Francis Joyon est passé ce matin tout près de Santa Maria, l’île la plus au sud de l’archipel des Açores. Il l’a « frôlée » à une dizaine de milles avant d’envoyer un empannage pour un nouveau bord vers le sud. Le maxi trimaran IDEC poursuit ainsi sa descente en escaliers : un bord vers l’ouest, un bord vers le sud. Une stratégie qui a parfaitement fonctionné pour l’instant.

Francis explique : « je suis obligé de naviguer comme ça – un coup à gauche, un coup à droite – de manière à rester à l’écart des bulles dépressionnaires sur ma route. Car pour moi elles engendrent au mieux du vent debout (de face, ndr) et au pire des vents très faibles voire de la pétole. Le jeu consiste donc à les contourner par leur face nord-ouest. C’est ce que j’ai fait au cap Finisterre, et c’est ce que je fais aussi en ce moment car la même situation se présente, avec une dépression quasi stationnaire sur les Canaries. J’aimerais bien qu’elle se décale vers l’Est, ça m’arrangerait (rires) ! Mais pour l’instant, c’est vrai que ça fonctionne plutôt bien comme ça, en rebondissant sur le dos de ces bulles : je suis en avance pour le moment sur le tableau de marche que j’imaginais au départ de Bordeaux.»

 En deux jours et 19 heures (ce vendredi à 11h, donc) IDEC a déjà avalé 1040 milles et file ce midi plein sud à 20 nœuds de vitesse. Conséquence directe, la barre des 4000 milles a couvrir a également été dépassée : Rio de Janeiro est désormais à moins de 3800 milles. Une belle progression… mais qui se mérite : cette troisième nuit de course qui vient de se terminer a été compliquée. Francis Joyon explique : « heureusement que je m’étais bien reposé en début de nuit, parce qu’ensuite j’ai eu droit à un régime de grains avec des vents qui passent brutalement de 12 à 25 nœuds… Pas évident dans ces conditions de porter la bonne voile et de suivre la bonne trajectoire ! Il y a du boulot ! »

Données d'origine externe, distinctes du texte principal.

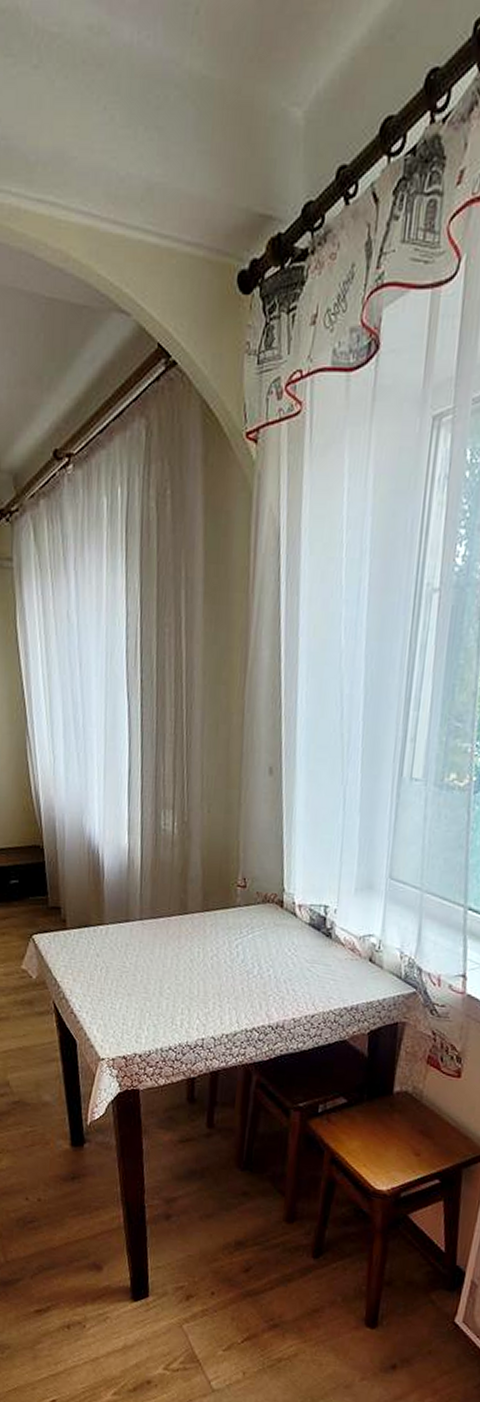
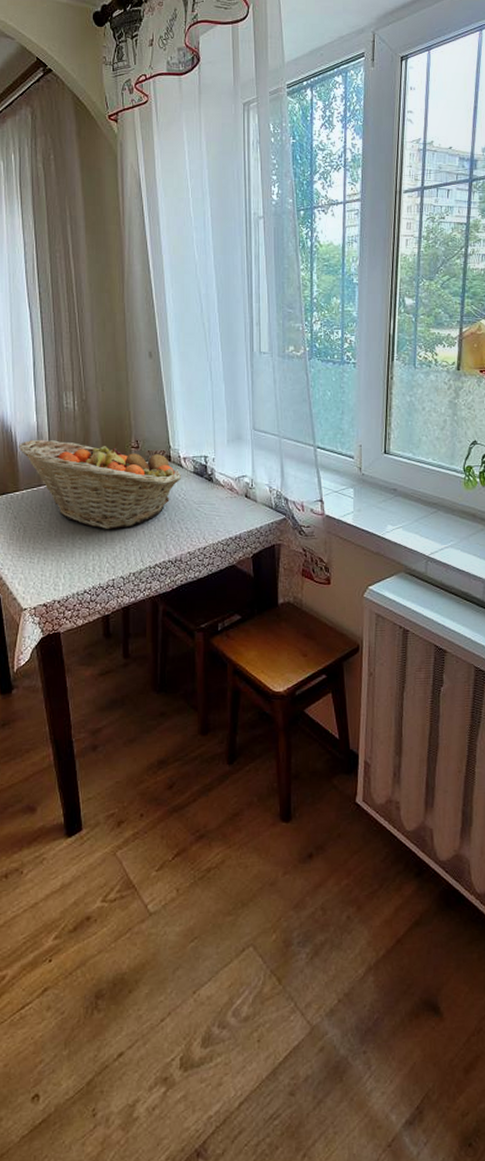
fruit basket: none [106,864,295,982] -> present [19,439,182,530]

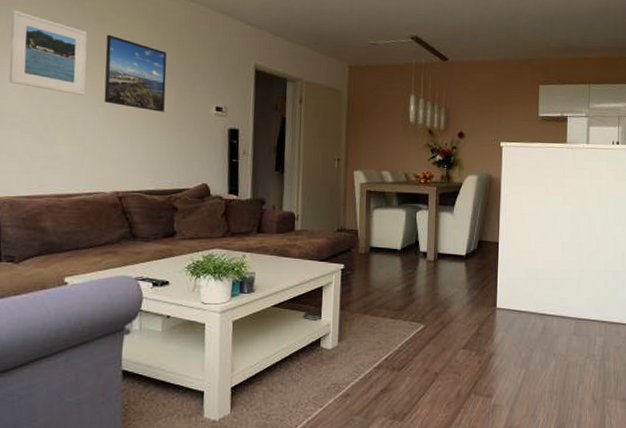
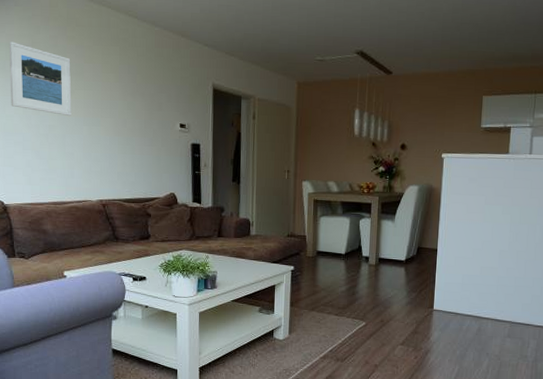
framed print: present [104,34,167,112] -> none [86,60,137,129]

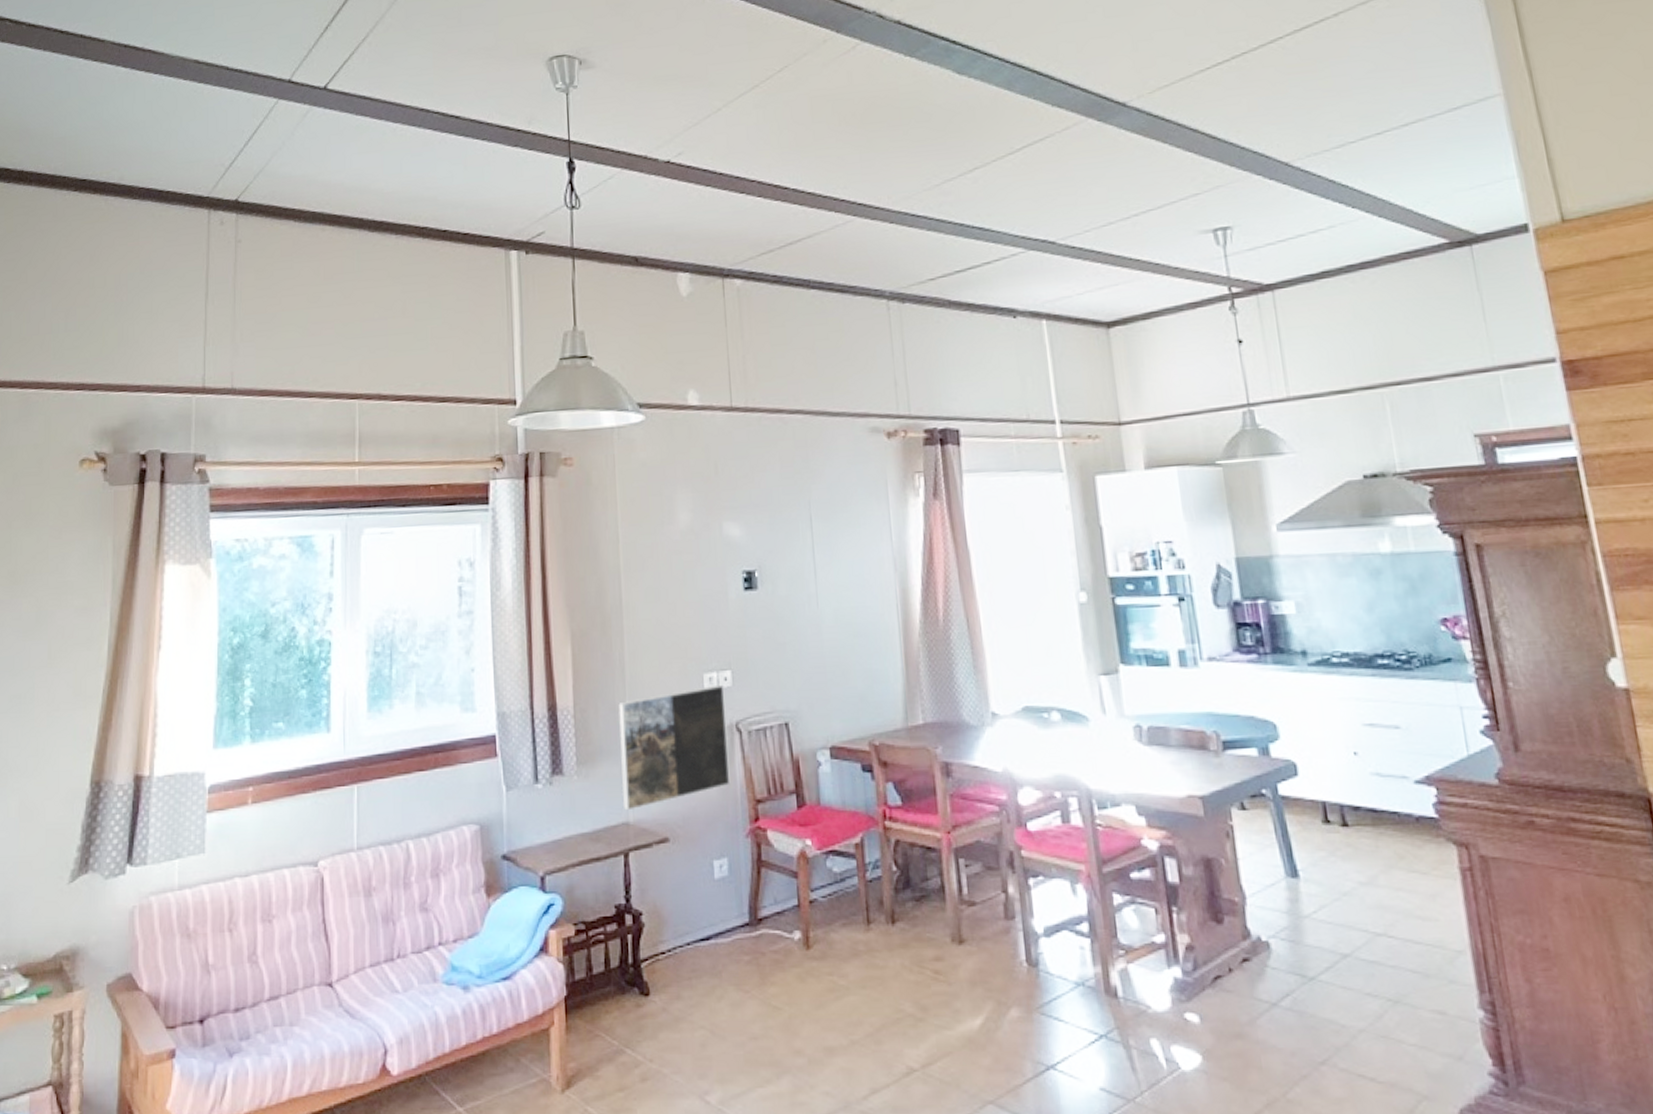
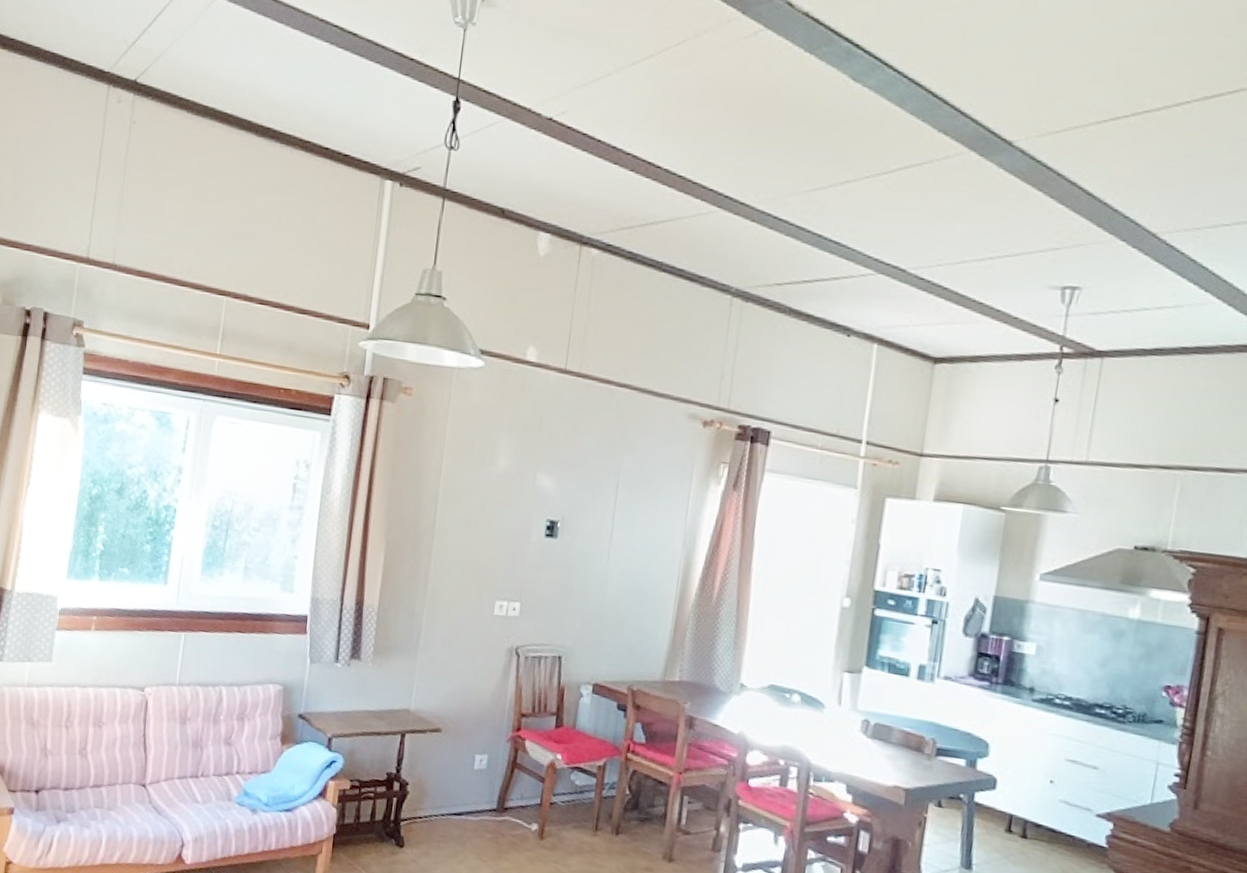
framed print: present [618,684,731,811] -> none [407,610,512,701]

« Comme une Route du Rhum »

Près de 400 milles à l’ouest de la route directe, IDEC suit donc une trajectoire tout à fait inhabituelle. Francis résume avec humour : « c’est assez rigolo, ça ressemble plus à une Route du Rhum qu’à une transatlantique qui descend vers Rio ! » Le pilote d’IDEC ne cache pas toutefois une certaine incertitude à partir de ce week-end, toujours liée à cette zone dépressionnaire sur les Canaries. Il résume : « J’espère pouvoir filer vite pendant deux jours encore, mais c’est vrai qu’ensuite l’alizé semble poussif, en tous cas plus faible que ce que je pouvais espérer en étudiant la météo à Bordeaux. Or il y a une grande différence entre un vent d’Est qui serait de 10 nœuds et exploitable et un vent de 5 nœuds qui ne l’est plus vraiment. Nous verrons bien, si c’était trop facile ça ne serait pas drôle. Pour l’instant, je fais marcher le bateau. »

Et la vie à bord dans tout ça ? « Tout va bien…  le jour vient de se lever pour moi et il y a quelques trouées de soleil, alors que je ne l’avais pas vu depuis le cap Finisterre. J’ai pris un excellent petit déjeuner à base de fruits, kiwis et jus de citron, c’était parfait. Surtout, le bateau est en parfait état, en pleine forme ! Il a l’air heureux d’être là, en route pour le Brésil… et quand le bateau est heureux, je le suis aussi.»

En bref

A 11h heure française ce vendredi 11 avril, Francis Joyon à bord d’IDEC naviguait à 19,7 noeuds, cap au 180° (plein sud), par 36°11 Nord  et 24°46 Ouest. Distance parcourue depuis le départ : 1041 milles. Distance au but (Rio de Janeiro) : 3771 milles.